The follow-up patch makes structured rows a real recall surface. Daemon recall
now searches active entity_attributes through entity, aspect, group key, claim
key, attribute kind, and content; merges those memory ids into the SEC candidate
pool before flat candidate trimming; and lets strong structured path evidence
stand on its own instead of being only a tiny bonus on top of embedding score.
That recovered both single-session-user questions on the same warmed fixture
without hardcoded answer terms. The remaining miss had the answer-bearing
session in the retrieved set, so the next issue is answer/context handling, not
missing graph recall.
| Random local 12Q run, second fixture | Setup | Accuracy | Hit@K | F1 | MRR | NDCG | Mean search | Avg context |
|---|---|---|---|---|---|---|---|---|
lme-local-explore12-20260419T202440Z | Fresh local E4B ingest, before structured candidates were surfaced | 9/12, 75.0% | 83.3% | .330 | .708 | .727 | 451 ms | 3219 tok |
lme-local-explore12-20260419T202440Z-structured-candidates-... | Same data, initial attribute search, candidates still lost before SEC | 10/12, 83.3% | 83.3% | .330 | .708 | .727 | 451 ms | 3182 tok |
lme-local-explore12-20260419T202440Z-structured-fused-... | Same data, structured rows merged into SEC pool, 16k local answer ctx | 11/12, 91.7% | 100.0% | .329 | .833 | .843 | 449 ms | 4449 tok |
This is the regression story in plain terms: the graph work was helping only
when the right memory also survived ordinary candidate selection.

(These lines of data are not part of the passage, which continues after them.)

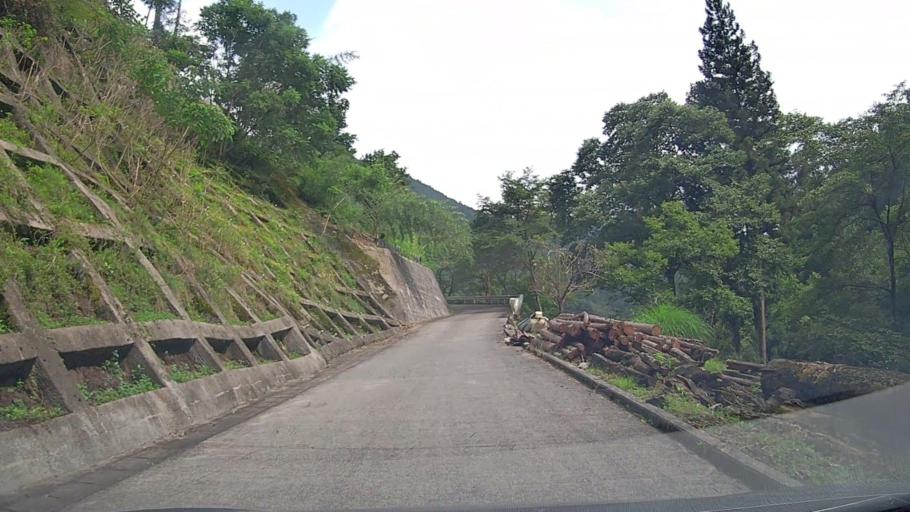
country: JP
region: Yamanashi
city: Uenohara
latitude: 35.7504
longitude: 139.0805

Once a random
slice asked for facts whose strongest evidence lived in aspect/group/claim
shape rather than obvious lexical text, recall dropped them. The fix is not to
make extraction more clever or add benchmark-specific names. The fix is to make
recall use the structure it was already being given. That raised Hit@K from
83.3% to 100% on the same fixture while keeping mean search basically flat. The
cost is context size: average answer context rose to 4449 tokens, so the next
tuning pass should reduce duplicate/noisy context now that the right structured
evidence is actually entering the pool. The remaining failed question was an
advice-style recommendation prompt where the relevant healthcare-AI publication
preference was retrieved at rank 2 (MRR 0.50 for that question), but the answer
model also used unrelated retrieved context about nanotechnology and robotics.
That is now an answer/context shaping problem, not a missing structured recall
problem.
The 9/10 row should not be read as a better score than the 10/12 row. It is
the opposite: the denominator bug hid two temporal failures. Once every question
was counted, the remaining misses were exactly the kind of temporal recall
failures we wanted the loop to surface. The final row fixed both temporal
questions without changing ingestion or adding hidden answer context. The
retrieval metrics remain lower than the fixed canary because this random set has
harder temporal/noisy-neighbor cases, but answer accuracy recovered to 12/12 and
the run now reports all selected questions cleanly.